HDFS does not support in-place file changing. For the new content, HDFS does not provide read consistency either. To provide these features on HDFS, we follow the standard approach used in other data warehouse tools: table or partition data is stored in a set of base files, and new, updated, as well as deleted records are stored in incremental files. Each transaction creates a new set of incremental files to change the table or partition. When read, the base files and the incremental files are merged and the changes of the update or deletion are applied.

Writing a transaction table generates some small files in HDFS. Hive provides major and minor compression policies for combining these small files.

Procedure of Automatic Compression

  1. Log in to FusionInsight Manager. For details, see Accessing FusionInsight Manager (MRS 3.x or Later). Choose Cluster > Name of the desired cluster > Services > Hive > Configurations > All Configurations > MetaStore(Role) > Transaction.
  2. Set the following parameters as required:

    Table 1 Parameter description

    Parameter

    Description

    hive.compactor.check.interval

    Interval of executing compression threads. Unit: second. Default value: 300

    hive.compactor.cleaner.run.interval

    Interval of executing cleaning threads. Unit: millisecond. Default value: 5,000.

    hive.compactor.delta.num.threshold

    Threshold of the number of incremental files that trigger minor compression. Default value: 10

    hive.compactor.delta.pct.threshold

    Ratio threshold of the total size of incremental files (delta) that trigger Major compression to the size of base files. The value 0.1 indicates that Major compression is triggered when the ratio of the total size of delta files to the size of base files is 10%. Default value: 0.1

    hive.compactor.max.num.delta

    Maximum number of incremental files that the compressor will attempt to process in a single job. Default value: 500

    metastore.compactor.initiator.on

    Indicates whether to run the startup program thread and cleanup program thread on the MetaStore instance. The value must be true. Default value: false.

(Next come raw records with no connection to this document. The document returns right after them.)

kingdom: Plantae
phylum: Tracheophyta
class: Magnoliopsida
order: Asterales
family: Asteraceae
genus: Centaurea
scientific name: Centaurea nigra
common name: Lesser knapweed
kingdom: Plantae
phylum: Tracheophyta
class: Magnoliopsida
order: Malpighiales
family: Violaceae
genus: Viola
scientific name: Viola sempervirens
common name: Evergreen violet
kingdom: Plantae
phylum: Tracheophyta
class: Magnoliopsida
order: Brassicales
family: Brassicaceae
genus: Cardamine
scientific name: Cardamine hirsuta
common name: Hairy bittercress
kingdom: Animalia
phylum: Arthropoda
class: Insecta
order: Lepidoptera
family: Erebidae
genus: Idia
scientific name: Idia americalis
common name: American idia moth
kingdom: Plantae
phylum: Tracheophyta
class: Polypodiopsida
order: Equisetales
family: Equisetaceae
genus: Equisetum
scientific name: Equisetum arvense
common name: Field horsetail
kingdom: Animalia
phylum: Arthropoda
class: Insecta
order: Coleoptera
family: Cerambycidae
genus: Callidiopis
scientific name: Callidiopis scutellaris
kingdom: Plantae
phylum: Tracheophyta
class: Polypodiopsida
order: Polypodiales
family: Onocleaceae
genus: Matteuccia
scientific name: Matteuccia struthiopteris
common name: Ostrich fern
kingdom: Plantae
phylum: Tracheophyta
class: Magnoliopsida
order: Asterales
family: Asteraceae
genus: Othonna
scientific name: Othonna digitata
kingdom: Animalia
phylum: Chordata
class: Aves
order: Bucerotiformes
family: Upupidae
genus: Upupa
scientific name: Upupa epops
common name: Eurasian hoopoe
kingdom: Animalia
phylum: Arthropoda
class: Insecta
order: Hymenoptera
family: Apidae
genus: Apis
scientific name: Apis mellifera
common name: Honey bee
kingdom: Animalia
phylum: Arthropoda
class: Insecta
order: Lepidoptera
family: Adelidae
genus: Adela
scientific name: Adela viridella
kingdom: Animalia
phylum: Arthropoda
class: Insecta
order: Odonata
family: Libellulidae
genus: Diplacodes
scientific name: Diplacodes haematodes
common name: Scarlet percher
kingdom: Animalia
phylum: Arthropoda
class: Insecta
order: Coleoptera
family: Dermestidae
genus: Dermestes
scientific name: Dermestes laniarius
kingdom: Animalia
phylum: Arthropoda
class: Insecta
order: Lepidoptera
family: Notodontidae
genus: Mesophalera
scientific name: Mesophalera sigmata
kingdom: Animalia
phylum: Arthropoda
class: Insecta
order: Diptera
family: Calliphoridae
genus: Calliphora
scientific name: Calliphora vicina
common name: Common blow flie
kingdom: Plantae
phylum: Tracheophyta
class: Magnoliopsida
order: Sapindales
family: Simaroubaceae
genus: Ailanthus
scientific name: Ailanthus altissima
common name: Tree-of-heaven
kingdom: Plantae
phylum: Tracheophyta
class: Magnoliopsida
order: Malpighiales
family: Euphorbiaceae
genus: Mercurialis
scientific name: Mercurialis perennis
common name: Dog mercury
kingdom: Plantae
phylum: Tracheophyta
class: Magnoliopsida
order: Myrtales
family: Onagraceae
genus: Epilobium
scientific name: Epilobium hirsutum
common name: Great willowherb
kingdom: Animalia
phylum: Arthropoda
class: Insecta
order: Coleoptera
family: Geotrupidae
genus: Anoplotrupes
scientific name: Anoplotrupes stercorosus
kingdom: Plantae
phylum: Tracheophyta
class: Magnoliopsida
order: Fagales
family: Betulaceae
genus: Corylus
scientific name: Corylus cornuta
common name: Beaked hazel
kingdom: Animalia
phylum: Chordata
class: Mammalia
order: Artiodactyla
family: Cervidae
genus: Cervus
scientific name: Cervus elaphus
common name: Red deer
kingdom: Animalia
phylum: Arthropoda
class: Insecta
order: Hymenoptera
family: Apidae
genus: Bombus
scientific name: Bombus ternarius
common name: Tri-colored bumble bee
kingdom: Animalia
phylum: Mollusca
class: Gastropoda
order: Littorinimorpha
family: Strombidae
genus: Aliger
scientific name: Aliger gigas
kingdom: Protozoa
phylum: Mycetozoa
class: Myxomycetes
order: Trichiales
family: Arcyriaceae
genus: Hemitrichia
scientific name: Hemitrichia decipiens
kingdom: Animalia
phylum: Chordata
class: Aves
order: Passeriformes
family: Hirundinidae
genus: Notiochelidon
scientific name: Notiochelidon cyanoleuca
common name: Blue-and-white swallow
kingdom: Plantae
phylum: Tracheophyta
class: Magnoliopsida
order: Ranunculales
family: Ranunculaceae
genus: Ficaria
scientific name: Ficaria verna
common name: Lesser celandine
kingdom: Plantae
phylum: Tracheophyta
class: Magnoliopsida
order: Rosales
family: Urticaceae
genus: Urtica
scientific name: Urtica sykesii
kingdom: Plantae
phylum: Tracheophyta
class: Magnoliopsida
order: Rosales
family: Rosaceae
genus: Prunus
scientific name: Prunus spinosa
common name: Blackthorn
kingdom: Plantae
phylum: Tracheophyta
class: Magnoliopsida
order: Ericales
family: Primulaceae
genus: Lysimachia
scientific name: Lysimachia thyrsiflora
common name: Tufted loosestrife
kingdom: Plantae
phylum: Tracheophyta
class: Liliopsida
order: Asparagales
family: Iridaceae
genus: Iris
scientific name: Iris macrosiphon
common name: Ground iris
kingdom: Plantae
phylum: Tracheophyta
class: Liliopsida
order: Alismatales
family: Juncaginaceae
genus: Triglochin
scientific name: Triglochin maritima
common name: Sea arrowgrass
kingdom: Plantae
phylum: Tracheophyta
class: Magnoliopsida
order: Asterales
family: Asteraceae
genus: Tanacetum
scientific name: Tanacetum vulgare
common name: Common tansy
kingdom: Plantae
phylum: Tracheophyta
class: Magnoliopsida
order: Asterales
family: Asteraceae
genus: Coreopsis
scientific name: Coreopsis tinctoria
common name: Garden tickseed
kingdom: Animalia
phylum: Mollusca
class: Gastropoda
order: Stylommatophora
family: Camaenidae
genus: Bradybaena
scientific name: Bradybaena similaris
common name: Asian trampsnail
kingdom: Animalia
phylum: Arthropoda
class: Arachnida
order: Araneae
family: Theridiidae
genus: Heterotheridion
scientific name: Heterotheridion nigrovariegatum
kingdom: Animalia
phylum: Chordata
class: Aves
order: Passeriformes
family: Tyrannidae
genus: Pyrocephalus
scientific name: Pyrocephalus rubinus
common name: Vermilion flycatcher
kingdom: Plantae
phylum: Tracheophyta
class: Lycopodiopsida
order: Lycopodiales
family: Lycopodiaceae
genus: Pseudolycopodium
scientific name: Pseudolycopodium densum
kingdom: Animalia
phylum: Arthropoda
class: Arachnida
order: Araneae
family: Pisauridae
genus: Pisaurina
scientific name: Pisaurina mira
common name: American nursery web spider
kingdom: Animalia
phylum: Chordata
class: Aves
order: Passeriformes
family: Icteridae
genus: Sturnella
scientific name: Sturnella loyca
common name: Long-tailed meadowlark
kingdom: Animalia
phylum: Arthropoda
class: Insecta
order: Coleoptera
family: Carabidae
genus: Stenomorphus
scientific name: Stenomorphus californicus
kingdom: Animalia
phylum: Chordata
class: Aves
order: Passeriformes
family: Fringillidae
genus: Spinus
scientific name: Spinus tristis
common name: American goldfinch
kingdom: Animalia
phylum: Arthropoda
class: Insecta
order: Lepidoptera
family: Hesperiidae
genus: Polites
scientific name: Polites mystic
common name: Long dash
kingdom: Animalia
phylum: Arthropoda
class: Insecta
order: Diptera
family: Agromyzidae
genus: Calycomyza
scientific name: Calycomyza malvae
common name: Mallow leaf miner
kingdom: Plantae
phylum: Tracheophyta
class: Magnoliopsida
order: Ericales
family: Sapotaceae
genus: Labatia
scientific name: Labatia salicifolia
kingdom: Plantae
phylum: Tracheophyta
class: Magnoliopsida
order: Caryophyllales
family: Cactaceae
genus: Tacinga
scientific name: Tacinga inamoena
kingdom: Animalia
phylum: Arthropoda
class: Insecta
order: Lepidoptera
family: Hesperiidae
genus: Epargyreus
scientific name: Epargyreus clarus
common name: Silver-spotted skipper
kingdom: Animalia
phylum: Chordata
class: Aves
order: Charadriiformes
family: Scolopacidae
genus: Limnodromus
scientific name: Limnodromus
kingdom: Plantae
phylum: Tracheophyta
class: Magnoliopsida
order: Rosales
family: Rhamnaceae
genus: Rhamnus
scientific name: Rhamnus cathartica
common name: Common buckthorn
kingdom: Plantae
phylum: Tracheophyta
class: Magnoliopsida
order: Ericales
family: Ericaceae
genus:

    metastore.compactor.worker.threads

    Number of compression program work threads running on MetaStore. If this parameter is set to 0, no compression is performed. To use a transaction, you must set this parameter to a positive number on one or more instances of the MetaStore service. Unit: second Default value: 0

  3. Log in to the Hive client and perform compression. For details, see Using a Hive Client.

    CREATE TABLE table_name (
     id int, name string
    )
    CLUSTERED BY (id) INTO 2 BUCKETS STORED AS ORC
    TBLPROPERTIES ("transactional"="true",
      "compactor.mapreduce.map.memory.mb"="2048",                   -- Specify the properties of a compression map job.
      "compactorthreshold.hive.compactor.delta.num.threshold"="4", -- If there are more than four incremental directories, slight compression is triggered.
      "compactorthreshold.hive.compactor.delta.pct.threshold"="0.5" -- If the ratio of the incremental file size to the basic file size is greater than 50%, deep compression is triggered.
    );

    or

    ALTER TABLE table_name COMPACT 'minor' WITH OVERWRITE TBLPROPERTIES ("compactor.mapreduce.map.memory.mb"="3072"); -- Specify the properties of a compression map job.
    ALTER TABLE table_name COMPACT 'major' WITH OVERWRITE TBLPROPERTIES ("tblprops.orc.compress.size"="8192");        -- Modify any other Hive table attributes.

    After compression, small files are not deleted immediately. After the cleaner thread performs cleaning, the files are deleted in batches.